I have spent a disgusting amount of time playing Destiny. This is a fact that I’m proud of in some circles… and also, something I won’t mention in certain company. There’s a stigma that follows the first game, and rightly so — especially considering the mess of a launch it had. Thankfully, the stigma is slowly fading; in the last three years Destiny has improved by leaps and bounds and Bungie has proven it is listening to its community. Destiny 2 is going to have to be amazing out of the gate to silence the hordes of people disappointed with the first release. So far, things are looking promising — but what has actually changed?
The first thing I noticed when sitting down to play Destiny 2 was how crisp and clean its menus are in 4k. I’m sure it sounds silly, but after spending so much time looking at the UI in the original, everything looked incredible. Thankfully, this experience isn’t limited to the UI — every model looked super sharp. It was as if I’d desperately needed glasses for the last three years and they were finally ready for my hands-on opportunity.
Although most of what I could see that looked like a visual upgrade seemed to be a product of the higher resolution, there were other, subtle improvements that I noticed in the build. There was a closer attention to detail in weapons and armour, with smaller accent pieces than seen previously alongside improved textures in the world. Its nice to see some visual improvements but by far the most important thing is gameplay. This is the only reason Destiny stayed around for three years after players felt unhappy with the content: its gameplay is world-class.
I’ll be honest, I couldn’t decide if I wanted big sweeping changes for this sequel or for it to merely be an extension of what I already love. There are some major sandbox changes but ultimately, they don’t change the overall feel of gameplay too dramatically. I was skeptical of the reworked weapon slots before playing — basically, you can now equip two primary and one reworked special/heavy weapon — but now, I’m sold on the change. Pairing two primary weapons together to cover enemies at different ranges feels intuitive and purposeful.

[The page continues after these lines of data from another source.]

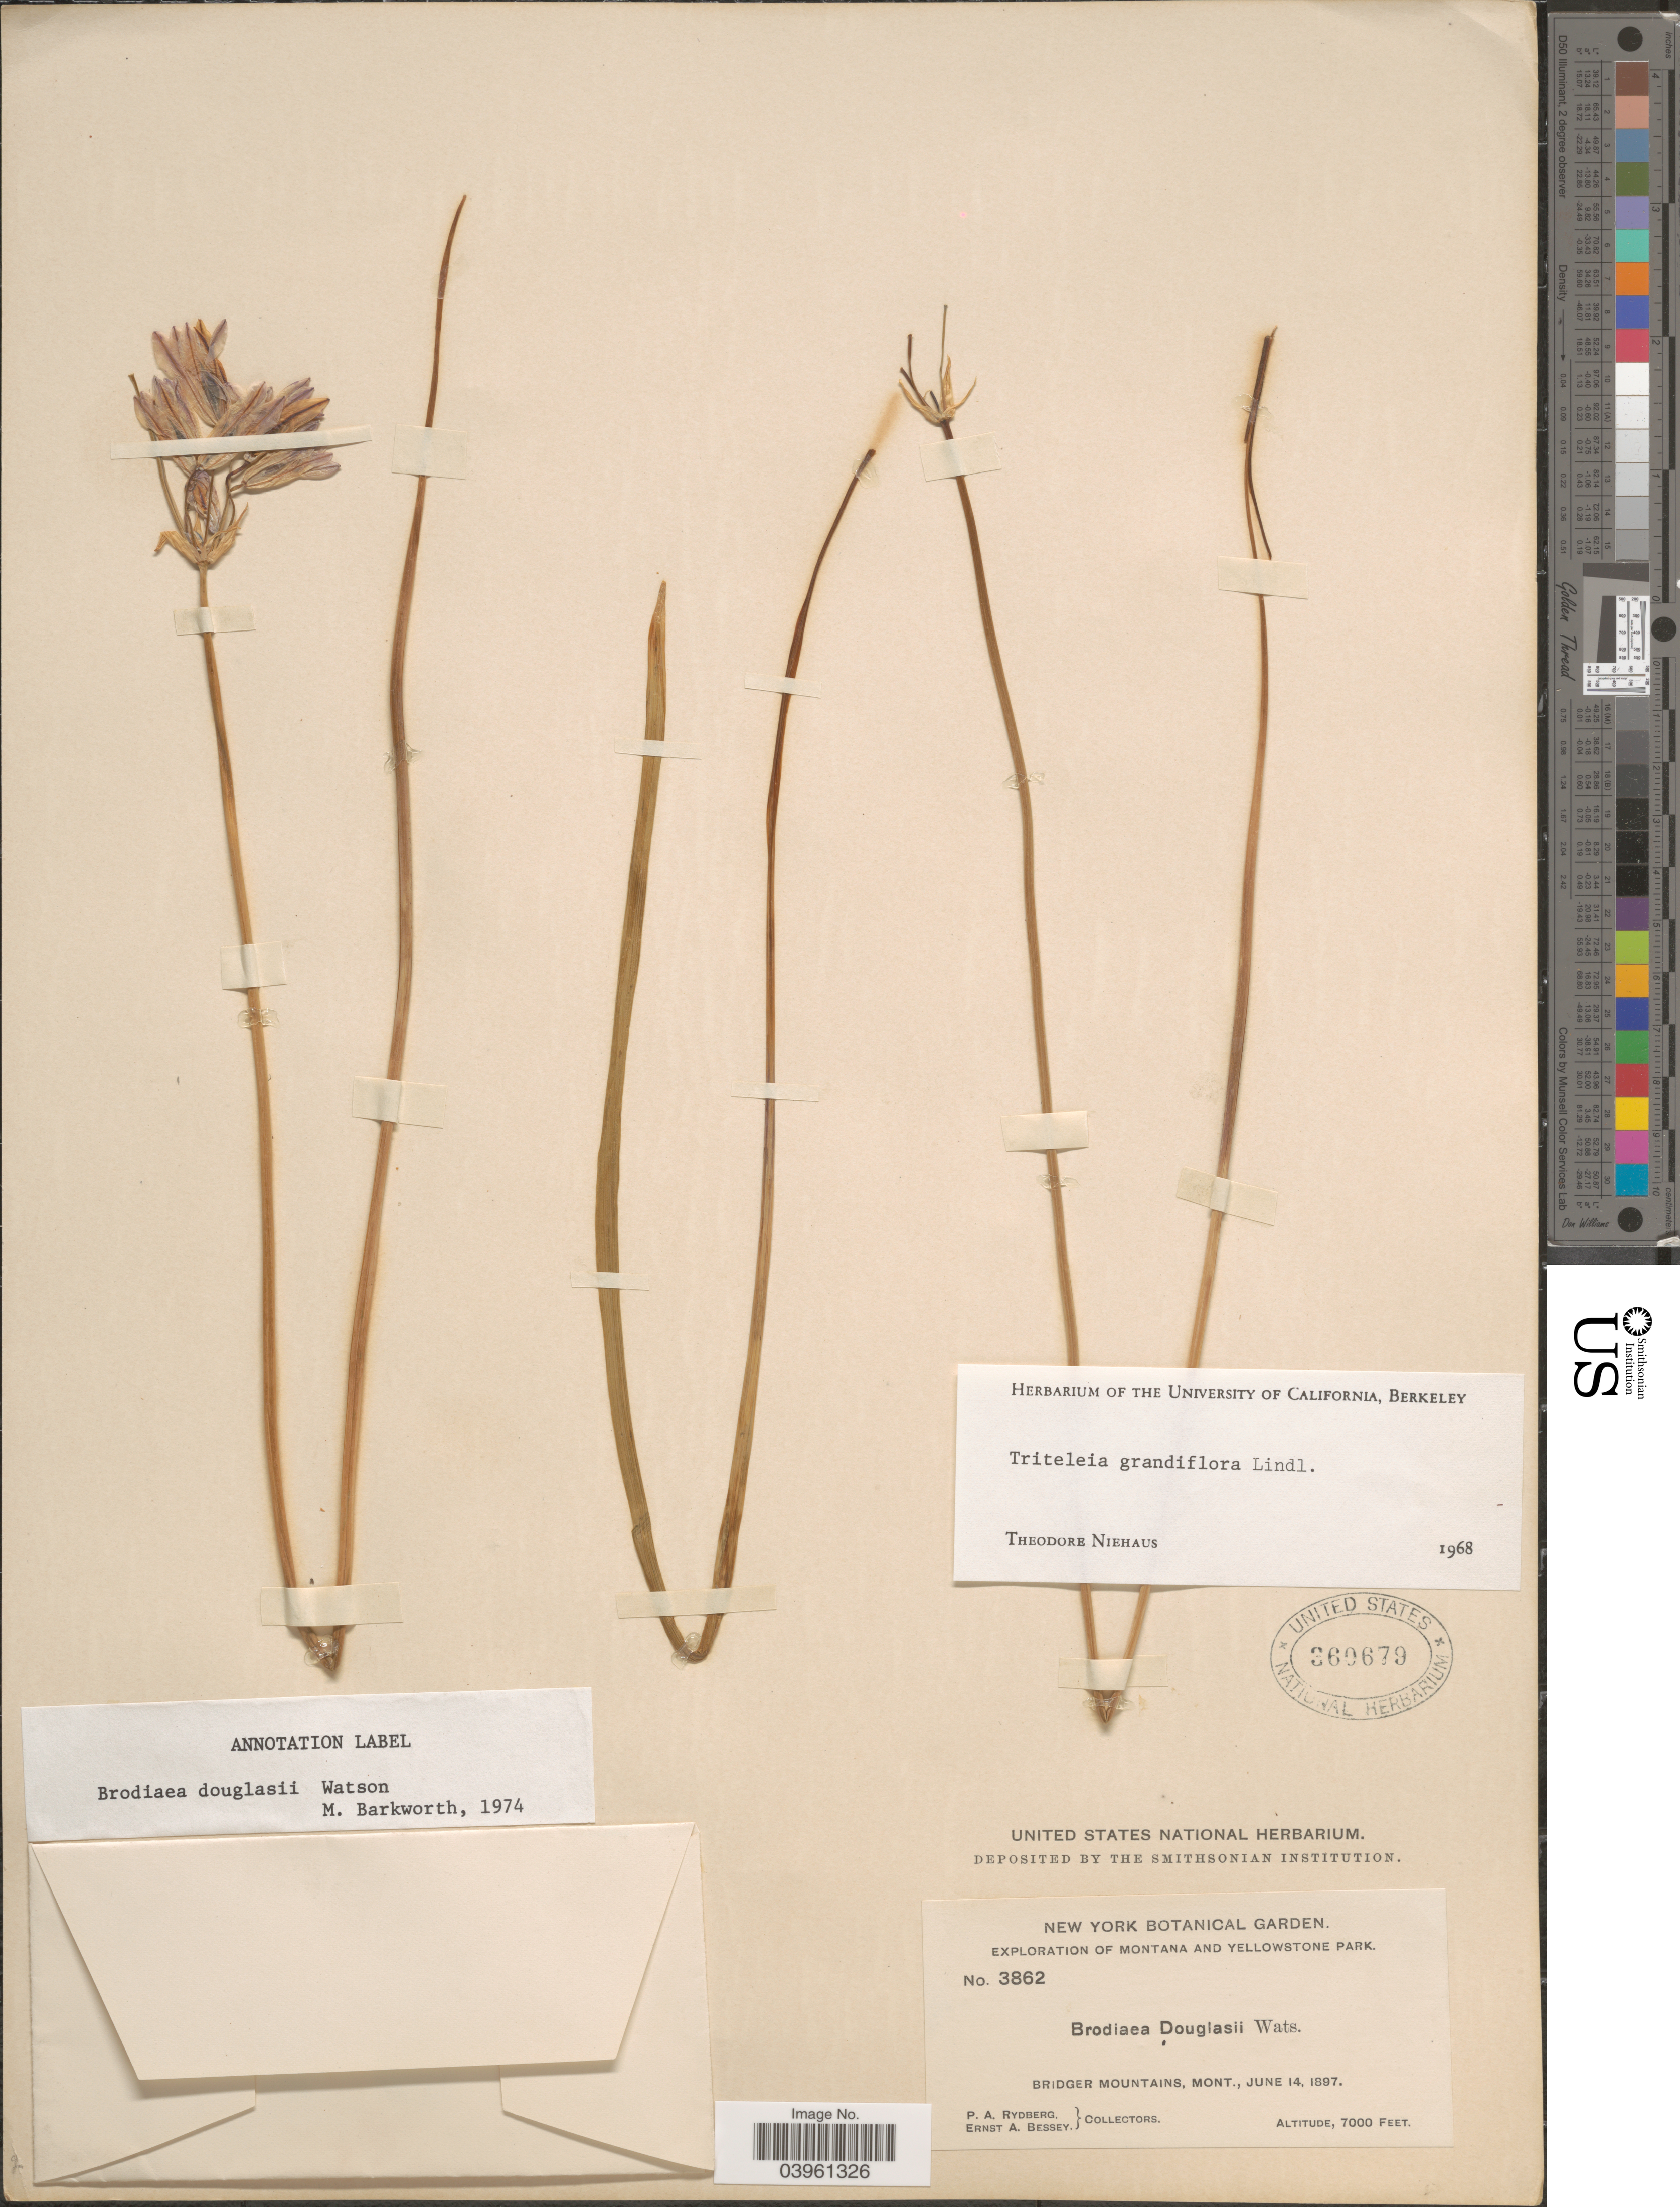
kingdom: Plantae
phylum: Tracheophyta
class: Liliopsida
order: Asparagales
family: Asparagaceae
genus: Triteleia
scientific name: Triteleia grandiflora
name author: Lindl.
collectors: P. A. Rydberg & E. A. Bessey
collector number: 3862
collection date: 1897-06-14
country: United States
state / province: Montana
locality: Yellowstone Park. Bridger Mountains.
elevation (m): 2134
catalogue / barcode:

I started with a scout rifle for medium to long range engagements, paired with a hand cannon for enemies a little closer. I then changed to a pulse rifle and SMG combo with much the same idea. Both setups worked equally well; the idea that I had the freedom to set myself up the way I wanted brought with it a sense of customisation missing from Destiny.
The most noticeable difference in the Crucible is the focus on skill. A combination of both a longer time to kill when using weapons and longer cooldowns on abilities feels like it really rewards accomplished players. This means there will be fewer trades in 1v1 firefights and even less ability spamming. Bungie has said it wants to focus on PvP becoming learnable and the switch to smaller 4v4 matches supports this. I’ll miss the free-for-all nature of 6v6 modes but shrinking that team down makes it more likely that people will actually want to use in-game chat. This will hopefully mean more conversation between players and actual strategies in matchmade activities.
During my time in the Crucible I was using the new Arcstrider (or Pole Dancer) Hunter. For the most part the class feels like a reskinned Bladedancer; that is, until using its new super. Closing the gap on an opponent feels a little less certain in two ways. Sometimes you don’t quite have the range with an attack, sometimes you do — there are different attacks during the super with vastly different ranges. It’s also not as easy to hit the target — there is less of a lock-on mechanic. Just because an enemy is in range that doesn’t mean you will automatically hit them if you’re wildly spamming your super.
Outside of the Hunter’s super, the class feels quicker and its jump more powerful. There is much more of a boost when jumping and the sound effects makes the jump feel stronger and more controlled. It looks like the roles between classes will be much more defined this time, with the Hunter focused on agility and DPS. This is a welcome change, further differentiating the classes rather than having the main differences be sub-classes alone. This will push for some continuity while switching sub-classes.